By 1936, about 1500 of the North American Finns in Karelia had returned to the U.S. or Canada. They mostly avoided criticism of the Soviet Union to avoid repercussions on relatives and friends still there. A communist newspaper in the United States said, "Those who have returned from Karelia can be marked down as turncoats. The organized labor must treat them as enemies. They have no spine." The returnees were ostracized; the fate of those still in the Soviet Union was often worse. Most of those leaving had retained their U.S. or Canadian passports. North American Finns who, in enthusiasm for the Soviet Union, had given up their passports were often not allowed to leave.

==The Great Terror==

The Great Terror of Joseph Stalin was based on the fear of "external and internal counterrevolution" dating back to the beginning of the Soviet Union. During the 1920s the central government began tightening the screws on non-conformity and "national deviationism." In the early 1930s, an enemy was needed to blame the widespread famine in the Soviet Union caused by the failure of the citizenry to meet production targets. The Finns, including the North Americans in Karelia, were blamed for "nationalism and "deviation from the Leninist-Stalin line." Beginning in 1935 most Finns in high level posts were replaced, expelled from the party, and some disappeared. Some Finnish Americans went into hiding; others left the country.
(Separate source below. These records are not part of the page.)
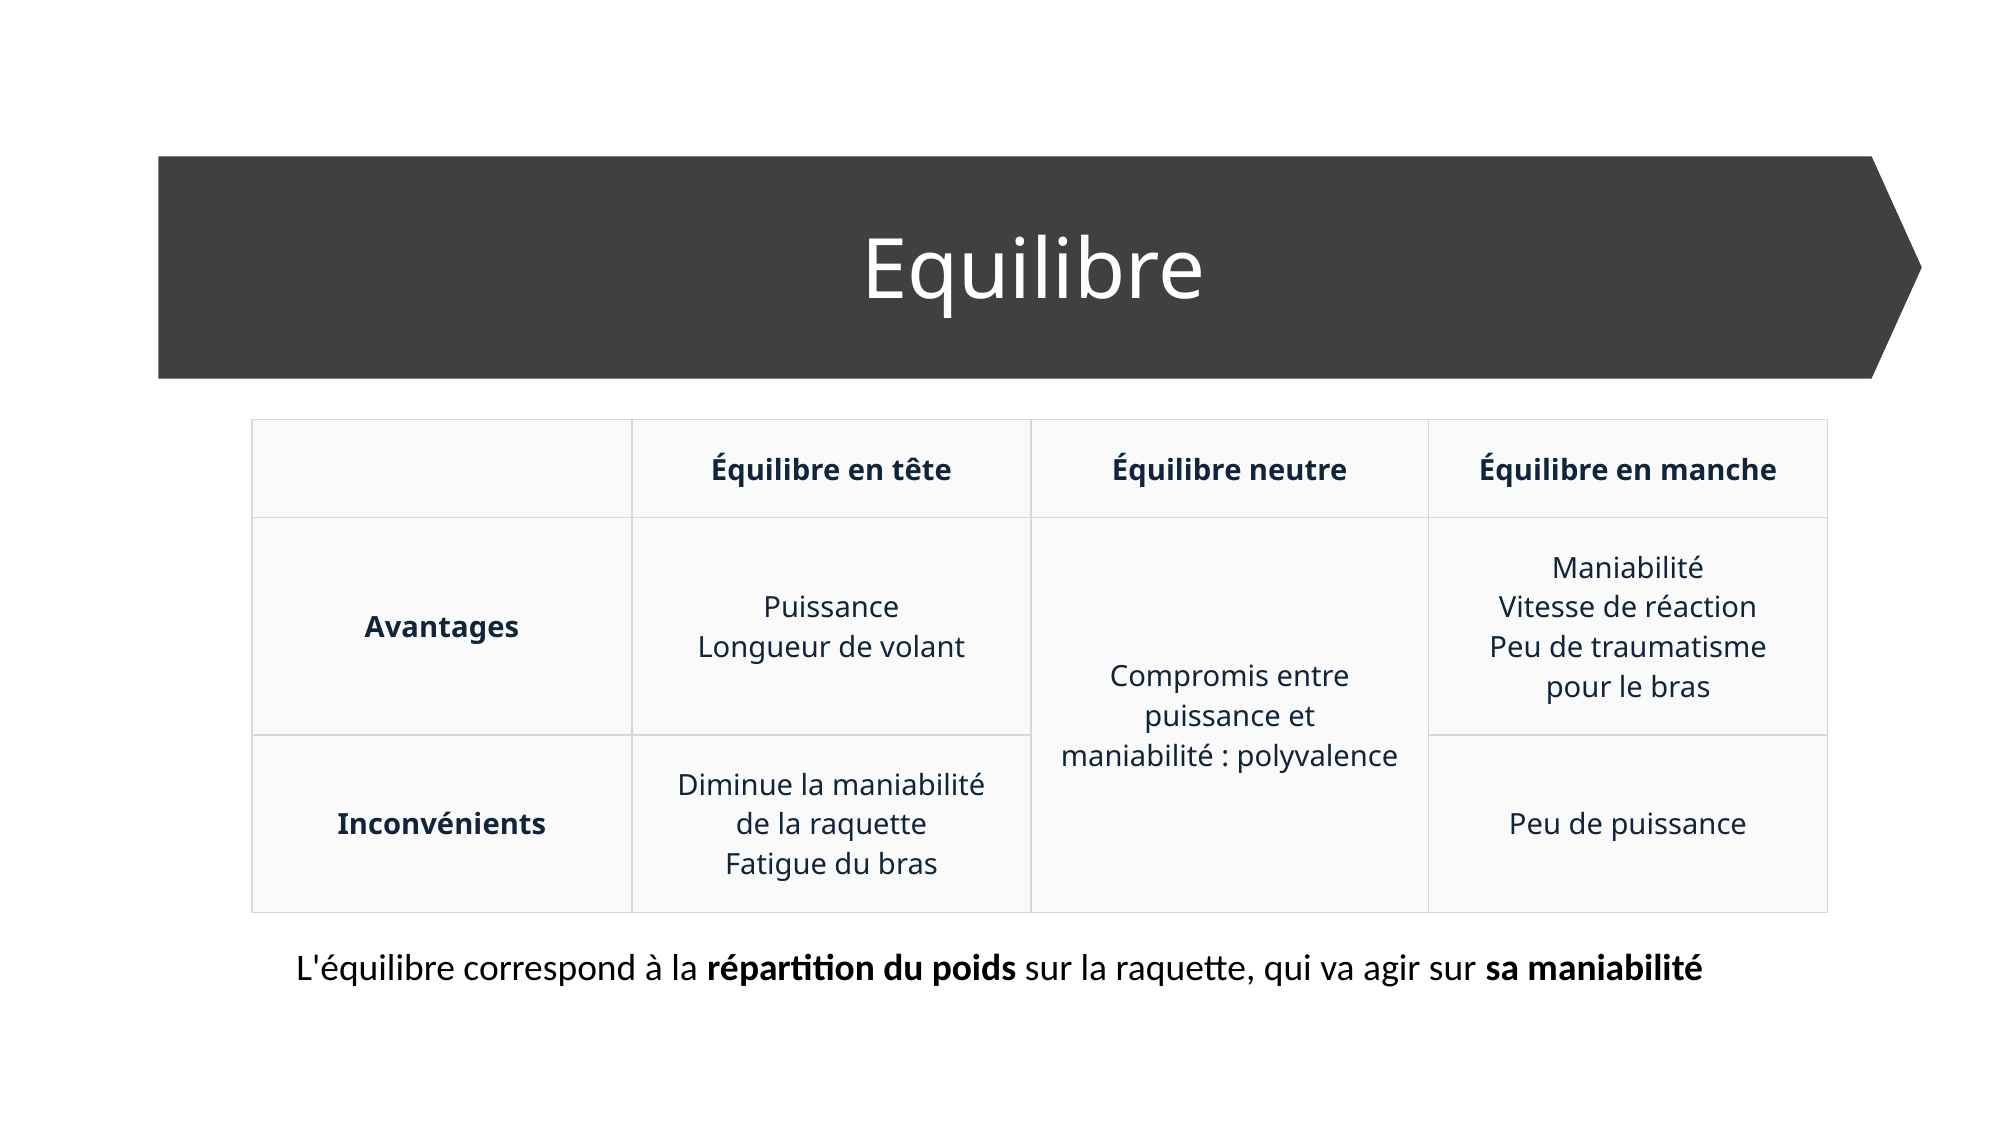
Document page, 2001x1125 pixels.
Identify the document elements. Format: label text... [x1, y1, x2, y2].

table_header Équilibre en manche [1429, 420, 1827, 517]
table_cell Compromis entre puissance et maniabilité : polyvalence [1032, 518, 1428, 912]
text_box [157, 155, 1923, 380]
table_cell Puissance Longueur de volant [633, 518, 1030, 734]
table_cell Maniabilité Vitesse de réaction Peu de traumatisme pour le bras [1429, 518, 1827, 734]
title Equilibre [211, 197, 1856, 339]
table_cell Diminue la maniabilité de la raquette Fatigue du bras [633, 736, 1030, 912]
text_box L'équilibre correspond à la répartition du poids sur la raquette, qui va agir sur sa maniabilité [263, 935, 1737, 995]
table_cell Peu de puissance [1429, 736, 1827, 912]
table_header Équilibre neutre [1032, 420, 1428, 517]
table_cell Inconvénients [253, 736, 631, 912]
table_cell Avantages [253, 518, 631, 734]
table_header [253, 420, 631, 517]
table_header Équilibre en tête [633, 420, 1030, 517]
In 1935, the North American Finns who were leaders of agricultural communes were arrested, accused of sabotaging the achievement of production goals. Persecution, however, was episodic until August 1937 when the Soviet government set targets for the number of arrests. The target for Soviet Karelia was 1,000 arrests and 300 executions. The focus of the arrests was on ethnic minorities including the Finns. The target was more than met in a few months. in November, the number of people sentenced to be executed totalled 1,690. In January 1938, the total of those arrested totalled 5,340 of which 64.2 percent were Finns. they were mostly charged with being agents of foreign governments.

Golubev and Takala calculate that of 1300 to 1400 adult male North American Finns in Karelia in the late 1930s about 28 percent were arrested. Eighty percent of those arrested were executed. Their wives and children were disadvantaged by being relatives of "enemies of the people." Those arrested came from both the Canadian and American Finns who had moved to Karelia. The "Great Purge" or "Great Terror" mostly ended in November 1938.

==Aftermath==
The Finnish community in Karelia was decimated. A few Finns migrated from there to the relative safety of the distant Ural Mountains. The Soviets prohibited the use of the Finnish language.
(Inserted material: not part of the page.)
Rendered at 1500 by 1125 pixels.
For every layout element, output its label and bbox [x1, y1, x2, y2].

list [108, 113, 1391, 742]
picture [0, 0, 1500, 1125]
Most of the older members of the North American Finnish community in Karelia lost their idealism about the Soviet Union of the 1930s. The younger members of the community, however, often retained some of the views of their Soviet education. Writing sixty years later, one former young resident of the Soviet Union said, "Though the breakup [of the Soviet Union] was inevitable, it is still hard for me to admit that the country my parents believed in so fervently and sacrificed so much for has failed. It did not fail because socialism is a bad idea, however; it failed because socialism was never practiced there."